> Goal of the exercise
Return exactly the lines of the records below, starting at the line that contains "6. What language" and ending at the line that contains "(LBQ-En-FrL2) (2018-02-28) 1", with both of those lines kept.

[Collected data]

■ ■ ■ ■ ■ ■ ■

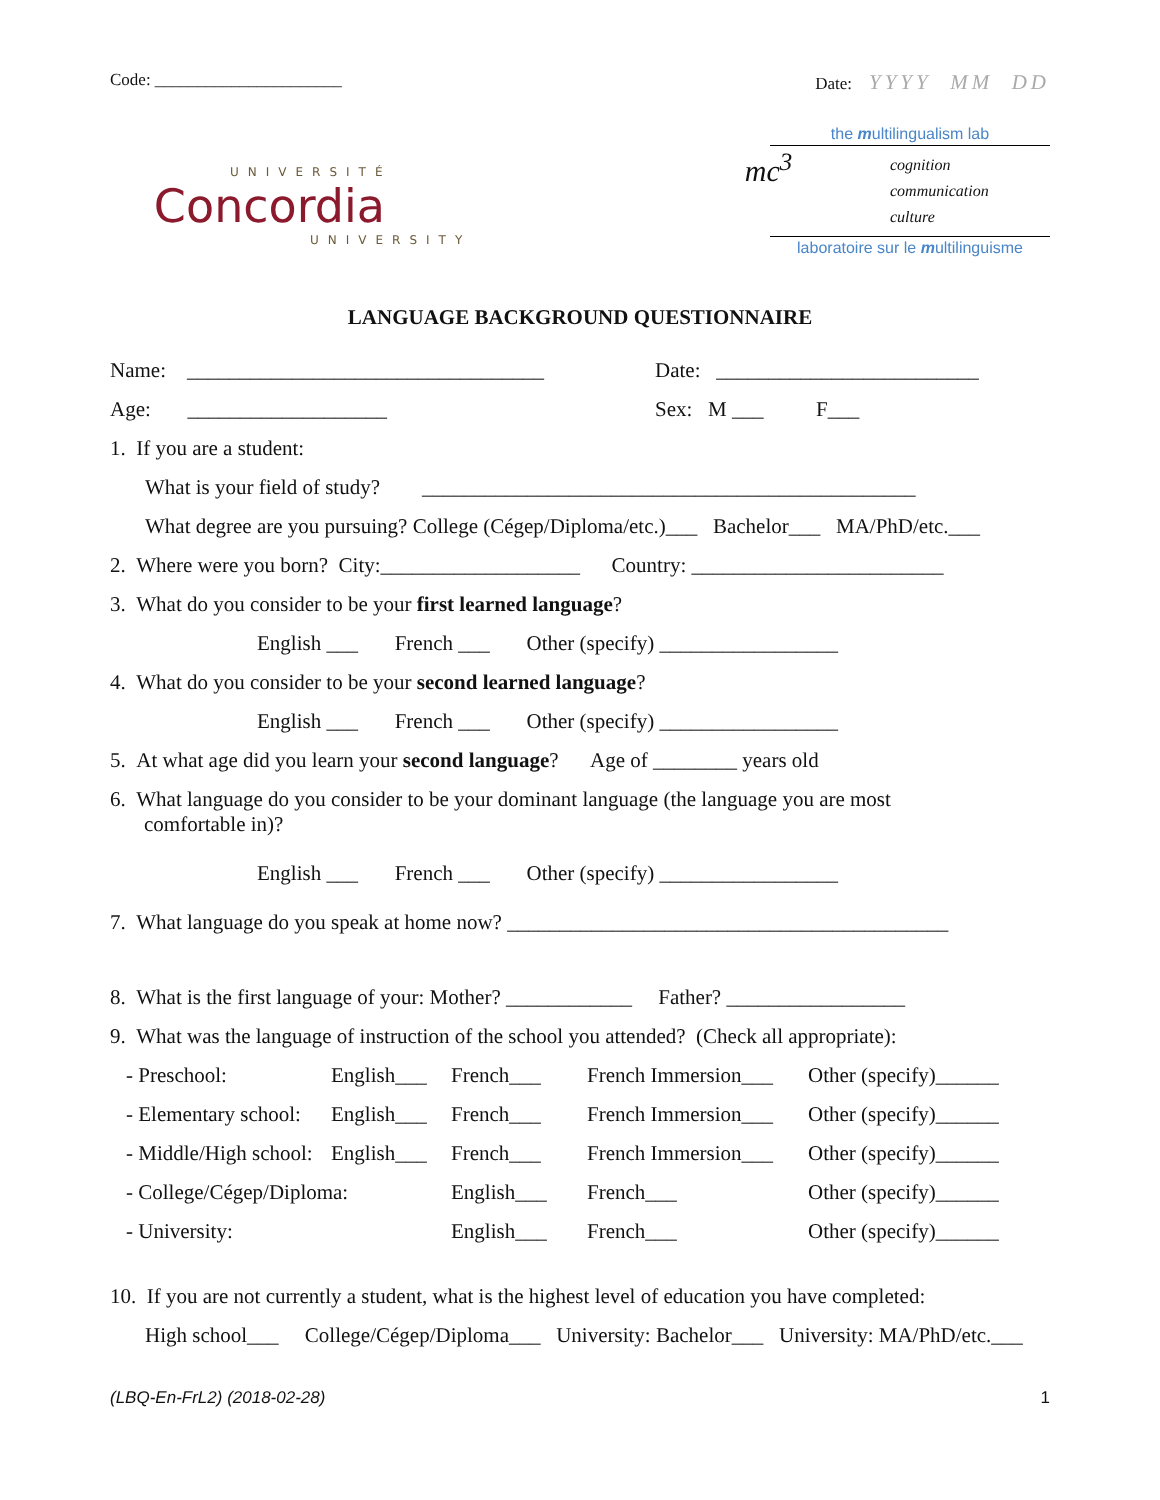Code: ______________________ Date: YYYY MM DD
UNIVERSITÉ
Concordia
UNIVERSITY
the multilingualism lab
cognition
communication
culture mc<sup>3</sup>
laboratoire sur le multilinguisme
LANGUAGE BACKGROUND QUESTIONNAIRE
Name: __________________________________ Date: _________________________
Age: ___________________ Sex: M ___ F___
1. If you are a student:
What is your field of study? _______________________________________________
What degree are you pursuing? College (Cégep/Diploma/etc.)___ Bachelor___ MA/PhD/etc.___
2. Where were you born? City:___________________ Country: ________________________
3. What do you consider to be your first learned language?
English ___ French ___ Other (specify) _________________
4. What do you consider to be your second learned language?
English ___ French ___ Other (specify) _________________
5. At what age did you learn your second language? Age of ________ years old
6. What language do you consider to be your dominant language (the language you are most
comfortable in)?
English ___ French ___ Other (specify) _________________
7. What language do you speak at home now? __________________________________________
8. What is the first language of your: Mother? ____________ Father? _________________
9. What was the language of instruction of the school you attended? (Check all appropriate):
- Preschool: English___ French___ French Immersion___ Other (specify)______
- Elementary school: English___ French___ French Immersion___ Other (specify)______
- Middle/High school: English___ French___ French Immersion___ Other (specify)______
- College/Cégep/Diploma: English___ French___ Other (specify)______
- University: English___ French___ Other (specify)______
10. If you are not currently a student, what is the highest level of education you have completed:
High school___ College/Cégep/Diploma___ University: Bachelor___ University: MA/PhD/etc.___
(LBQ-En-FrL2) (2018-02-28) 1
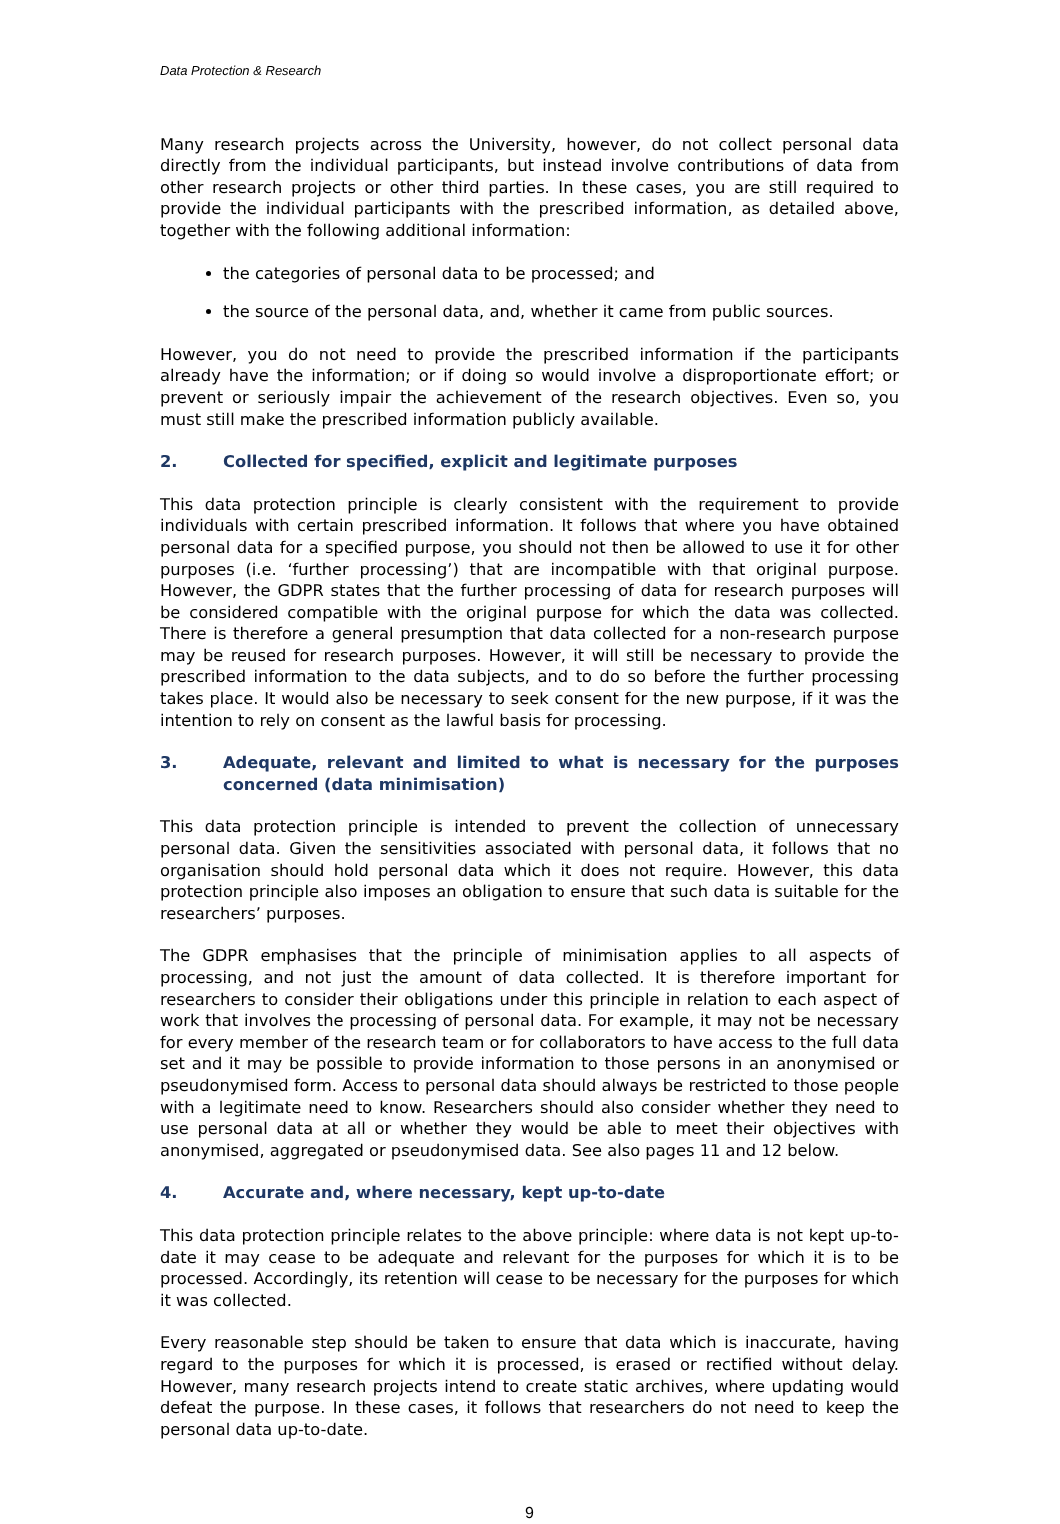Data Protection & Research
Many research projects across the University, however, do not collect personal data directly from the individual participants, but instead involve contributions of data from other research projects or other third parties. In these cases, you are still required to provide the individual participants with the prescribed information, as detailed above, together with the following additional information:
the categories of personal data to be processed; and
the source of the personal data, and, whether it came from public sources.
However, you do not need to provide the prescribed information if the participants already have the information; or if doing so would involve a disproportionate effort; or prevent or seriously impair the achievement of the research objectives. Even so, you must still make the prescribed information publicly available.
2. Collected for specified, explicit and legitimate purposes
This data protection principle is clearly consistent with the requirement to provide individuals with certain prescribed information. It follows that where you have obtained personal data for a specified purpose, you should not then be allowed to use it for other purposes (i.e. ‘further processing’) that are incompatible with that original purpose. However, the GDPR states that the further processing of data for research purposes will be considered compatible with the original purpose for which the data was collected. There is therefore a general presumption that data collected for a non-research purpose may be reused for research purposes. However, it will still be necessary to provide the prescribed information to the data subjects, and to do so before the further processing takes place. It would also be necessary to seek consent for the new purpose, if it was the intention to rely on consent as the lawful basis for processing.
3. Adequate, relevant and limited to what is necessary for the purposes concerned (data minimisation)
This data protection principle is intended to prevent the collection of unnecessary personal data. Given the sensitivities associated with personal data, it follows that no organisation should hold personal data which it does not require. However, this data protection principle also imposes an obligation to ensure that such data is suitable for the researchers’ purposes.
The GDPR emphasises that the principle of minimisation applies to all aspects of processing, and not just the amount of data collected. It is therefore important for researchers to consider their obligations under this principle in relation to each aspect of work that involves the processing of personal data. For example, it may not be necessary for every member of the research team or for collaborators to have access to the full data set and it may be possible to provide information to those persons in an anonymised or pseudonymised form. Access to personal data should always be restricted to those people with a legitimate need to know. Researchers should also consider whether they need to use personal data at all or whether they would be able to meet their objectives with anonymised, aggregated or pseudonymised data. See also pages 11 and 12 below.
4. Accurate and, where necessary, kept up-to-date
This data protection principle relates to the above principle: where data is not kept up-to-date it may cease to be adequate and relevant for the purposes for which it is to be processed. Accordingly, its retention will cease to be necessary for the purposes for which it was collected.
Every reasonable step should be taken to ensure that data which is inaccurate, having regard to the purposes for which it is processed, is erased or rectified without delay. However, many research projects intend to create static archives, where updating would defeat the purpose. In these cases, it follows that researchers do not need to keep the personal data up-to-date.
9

■ ■ ■ ■ ■ ■ ■

> Your response
6. What language do you consider to be your dominant language (the language you are most
comfortable in)?
English ___ French ___ Other (specify) _________________
7. What language do you speak at home now? __________________________________________
8. What is the first language of your: Mother? ____________ Father? _________________
9. What was the language of instruction of the school you attended? (Check all appropriate):
- Preschool: English___ French___ French Immersion___ Other (specify)______
- Elementary school: English___ French___ French Immersion___ Other (specify)______
- Middle/High school: English___ French___ French Immersion___ Other (specify)______
- College/Cégep/Diploma: English___ French___ Other (specify)______
- University: English___ French___ Other (specify)______
10. If you are not currently a student, what is the highest level of education you have completed:
High school___ College/Cégep/Diploma___ University: Bachelor___ University: MA/PhD/etc.___
(LBQ-En-FrL2) (2018-02-28) 1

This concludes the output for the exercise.